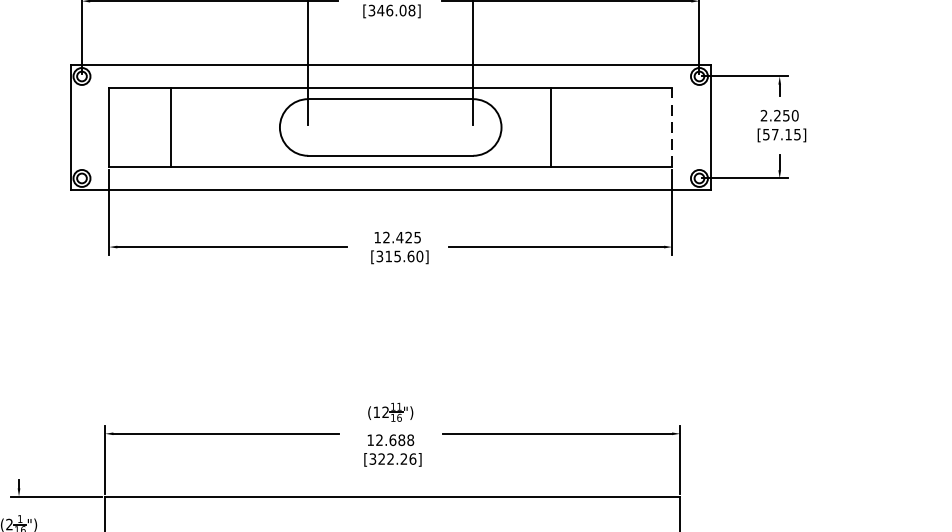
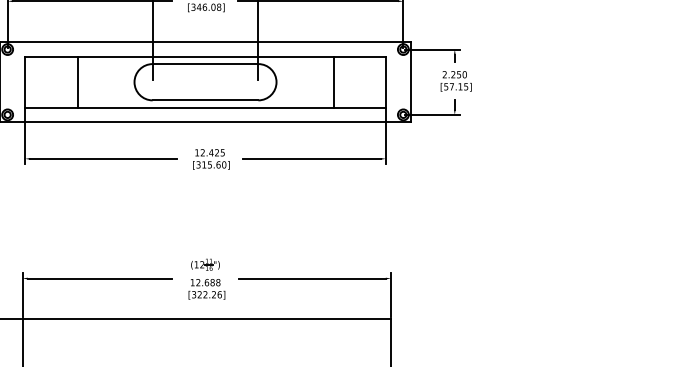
line: (170, 126) -> (77, 81), moved
line: (551, 126) -> (333, 81), moved
line: (671, 126) -> (385, 81), dashed -> solid

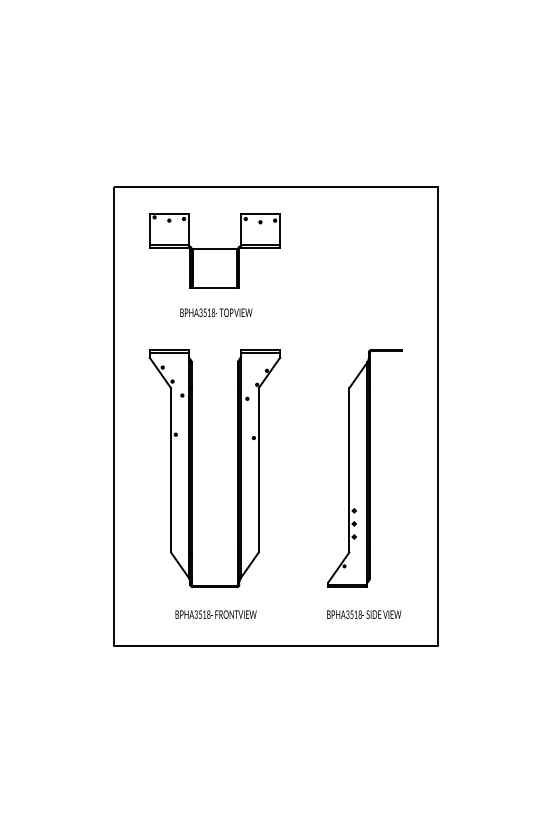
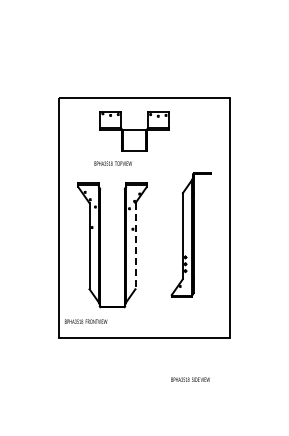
part: (214, 251) -> (134, 131), moved
part: (363, 467) -> (190, 234), moved
line: (258, 470) -> (135, 246), solid -> dashed
text: (216, 614) -> (86, 321), moved
text: (363, 614) -> (190, 379), moved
────────────────
__Task goal__. All lines above are to be restated word for word, with pictures excluded.

__Output__.
line: (170, 126) -> (77, 81), moved
line: (551, 126) -> (333, 81), moved
line: (671, 126) -> (385, 81), dashed -> solid

part: (214, 251) -> (134, 131), moved
part: (363, 467) -> (190, 234), moved
line: (258, 470) -> (135, 246), solid -> dashed
text: (216, 614) -> (86, 321), moved
text: (363, 614) -> (190, 379), moved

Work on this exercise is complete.